The convex portion 32 is provided at two locations facing the radial direction of the first step 27, but any number of convex portions 32 may be provided as long as one or more locations are provided.
-The contact part T may comprise the curved surface.

○ The preload spring may not be a coil spring. For example, a leaf spring may be used. In this way, the size of the turbo machine is further reduced in the axial direction of the shaft.
O The whole of the preload spring along the axial direction may cover the outer peripheral surface of the outer ring. For example, a protrusion along the shape of the preload spring is formed on the rear plate so as to cover the outer periphery of the outer ring. In this way, the total length of the preload spring can be shortened.

  ○ The outer ring may be press-fitted into the inner circumference of the preload spring so that a load can be applied to the outer ring. In this way, the physique of the turbo machine can be further reduced in the shaft axis direction with a simple configuration.
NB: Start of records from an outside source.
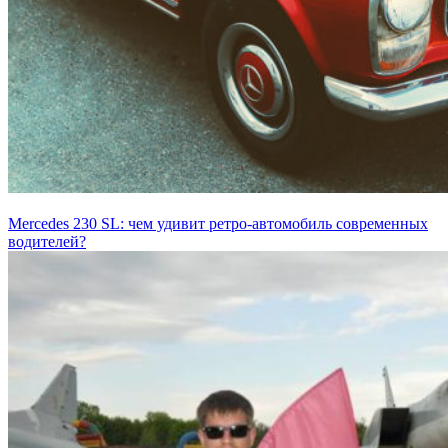
Mercedes 230 SL: чем удивит ретро-автомобиль современных
водителей?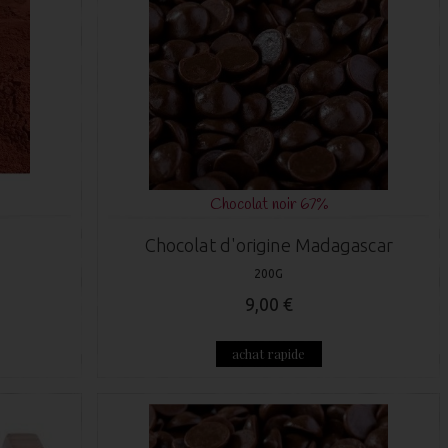
Chocolat noir 67%
Chocolat d'origine Madagascar
200G
9,00 €
achat rapide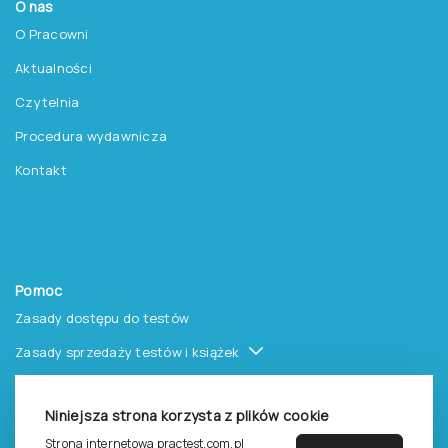
O nas
O Pracowni
Aktualności
Czytelnia
Procedura wydawnicza
Kontakt
Pomoc
Zasady dostępu do testów
Zasady sprzedaży testów i książek
Zasady sprzedaży e-testów
Niniejsza strona korzysta z plików cookie
Cennik i katalog
Strona internetowa practest.com.pl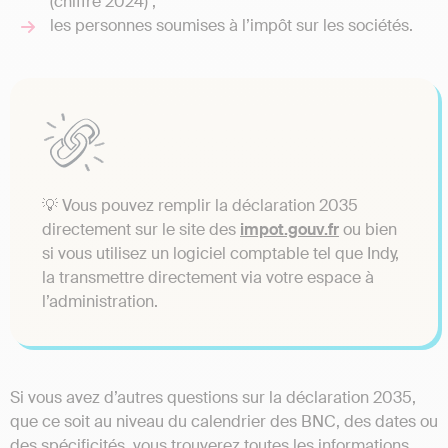
(chiffre 2024) ;
les personnes soumises à l’impôt sur les sociétés.
💡 Vous pouvez remplir la déclaration 2035
directement sur le site des
impot.gouv.fr
ou bien
si vous utilisez un logiciel comptable tel que Indy,
la transmettre directement via votre espace à
l’administration.
Si vous avez d’autres questions sur la déclaration 2035,
que ce soit au niveau du calendrier des BNC, des dates ou
des spécificités, vous trouverez toutes les informations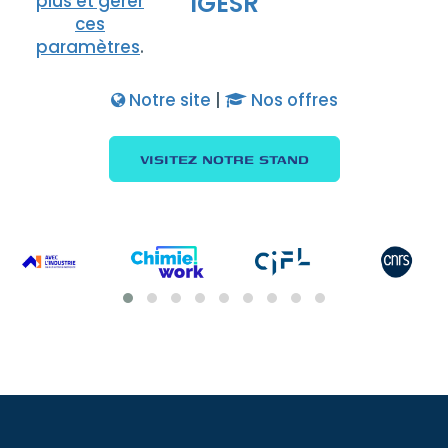
IGESR
plus et gérer
ces
paramètres
.
Notre site
|
Nos offres
VISITEZ NOTRE STAND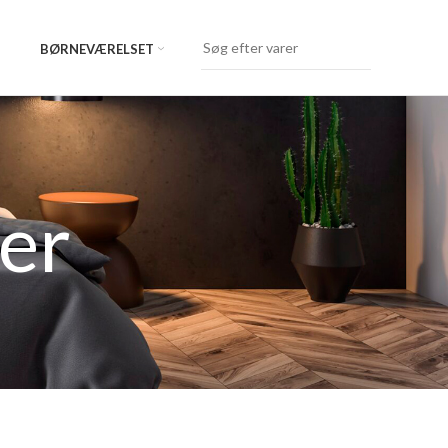
BØRNEVÆRELSET
er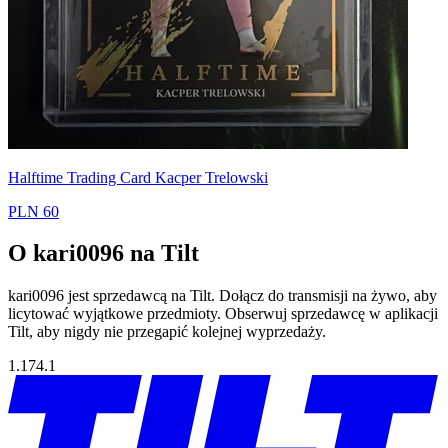
Halftime Trading Card Kacper Trelowski
PLN 60
O kari0096 na Tilt
kari0096 jest sprzedawcą na Tilt. Dołącz do transmisji na żywo, aby
licytować wyjątkowe przedmioty. Obserwuj sprzedawcę w aplikacji
Tilt, aby nigdy nie przegapić kolejnej wyprzedaży.
1.174.1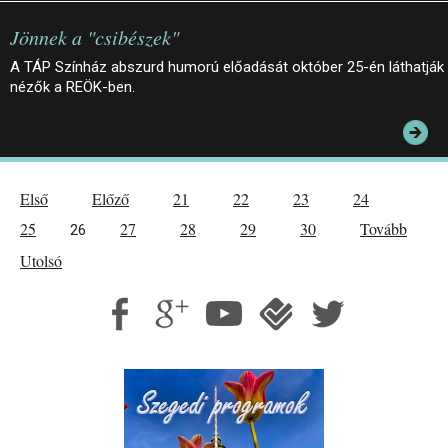
Jönnek a "csibészek"
A TÁP Színház abszurd humorú előadását október 25-én láthatják
nézők a REÖK-ben.
Első
Előző
21
22
23
24
25
27
28
29
30
Tovább
26
Utolsó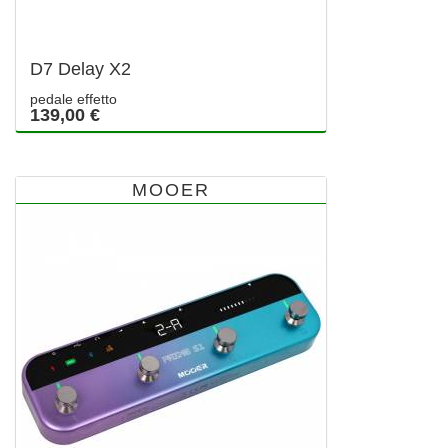
D7 Delay X2
pedale effetto
139,00 €
MOOER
  DESCRIPTION OF SYMBOLS 10 ... Housing, 12 ... Motor, 15 ... Shaft, 17 ... Rear plate side bearing as a bearing, 17B, 51, 60 ... Outer ring, 21 ... Preload spring, S, T, U ... Contact part, 26 ... Outer peripheral surface, 32 ... convex part, 33 ... concave part.

Claims (4)

A motor enclosed in a housing;
A shaft rotated by the motor;
A bearing provided in the housing for rotatably supporting the shaft;
In a turbomachine having a preload spring that pre-loads the bearing along the axial direction of the shaft,
The turbomachine, wherein the preload spring is arranged so that at least a part of the preload spring along the axial direction covers an outer peripheral surface of an outer ring of the bearing.   2. The turbo machine according to claim 1, wherein an axial end portion of the preload spring is in contact with an outer side of an outer peripheral surface of the outer ring, and a contact portion that transmits a load by the preload spring to the outer ring. A convex portion protruding from the outer peripheral surface of the contact portion;
In the housing, a concave portion that is located outside the convex portion in the protruding direction of the convex portion from the contact portion, and through which the convex portion is inserted,
The turbomachine according to claim 2, comprising:   The turbo machine according to claim 2, wherein the contact portion is integrally formed with an outer ring of the bearing.